Оказывается, Борис в 1945 году уже в Вене, будучи в политотделе нашей армии, спас от расстрела Герберта фон Караяна, знаменитого немецкого дирижера. В изложении Соловьева этот эпизод выглядит просто и красиво. Просматривая списки пленных нацистов, которых собирались пустить в расход, Борис наткнулся на фамилию Караян и спросил, не дирижер ли этот Караян? Узнав, что пленный Караян, ожидавший расстрела, дирижер, велел привести его. Пленного со связанными руками и ногами привели, и Борис не только освободил ему руки-ноги, но и удостоверился, не пострадали ли драгоценные дирижерские запястья…
Боюсь, что история эта была на самом деле не такая простая. В расстрельные списки, очевидно, зачисляли смершевцы. И руководствовались при этом, как пишет Соловьев, прямым приказом Сталина. Согласно этому приказу, расстреливать надлежало всех пленных, получивших от Гитлера «Золотую» награду, по-нашему высокий орден. И вообще всех пленных, обласканных в Третьем рейхе. Караян, безусловно, принадлежал к числу «обласканных». И притом был не физиком-атомщиком и не Вернером фон Брауном, создателем немецкой ракеты ФАУ-2. Вернера фон Брауна мечтали заполучить и использовать и англичане, и американцы, и советские специалисты — в том числе младший брат Тэка Азар (Изя) Меламид.
Но кого из смершевцев мог взволновать дирижер, пусть и известный? Правда, со слов того же самого Арнштама, Караян будто бы сумел одурачить Гитлера, наплел ему, что только евреи могут виртуозно играть на смычковых инструментах, и тем самым спас множество евреев-скрипачей и виолончелистов. Верится с трудом. Гитлеровцы были не сплошь идиотами, и такую чушь им никто не решился бы впаривать. И Борису, очевидно, совсем нелегко было вытащить немецкого дирижера из рук смершевцев. Наверное, пришлось долго сражаться за него, подвергаясь вполне реальной опасности — ссоре с всемогущими смершевцами. Караян это, вероятно, понимал. Недаром, приехав в 60-х в СССР «живым, здоровым, в зените всемирной славы» (цитирую Соловьева), нашел в Москве Бориса Григорьевича.
Мне Борис об истории с Караяном не обмолвился ни словом.

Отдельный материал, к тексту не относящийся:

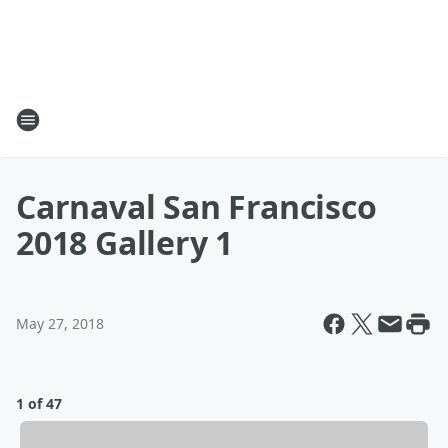
Carnaval San Francisco
2018 Gallery 1
May 27, 2018
1 of 47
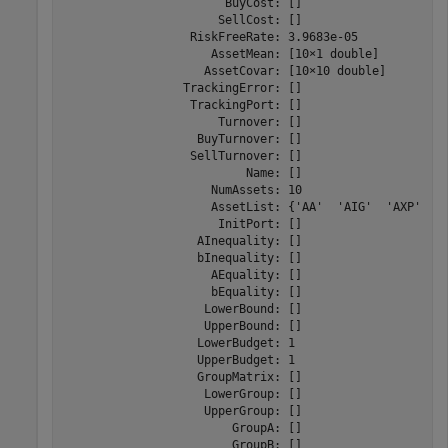
                       BuyCost: []

                      SellCost: []

                  RiskFreeRate: 3.9683e-05

                     AssetMean: [10×1 double]

                    AssetCovar: [10×10 double]

                 TrackingError: []

                  TrackingPort: []

                      Turnover: []

                   BuyTurnover: []

                  SellTurnover: []

                          Name: []

                     NumAssets: 10

                     AssetList: {'AA'  'AIG'  'AXP'  'B
                      InitPort: []

                   AInequality: []

                   bInequality: []

                     AEquality: []

                     bEquality: []

                    LowerBound: []

                    UpperBound: []

                   LowerBudget: 1

                   UpperBudget: 1

                   GroupMatrix: []

                    LowerGroup: []

                    UpperGroup: []

                        GroupA: []

                        GroupB: []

Не знала я также о том, что он опубликовал несколько книг о великих композиторах прошлого, в том числе о Моцарте и Мусоргском. Соловьев это узнал от композитора Исаака Шварца, попутно заметив, что, даже прибегнув к детектору лжи, не вырвал бы из Бориса признания в том, что он был профессиональным музыкальным критиком, «тонким и прелестным».
P.S. Оглядываясь назад, пытаясь осмыслить события и поступки прошлого, я радуюсь тому, что в моей жизни был Борис. Как жаль, что я ни разу не сказала это ему, когда могла сказать.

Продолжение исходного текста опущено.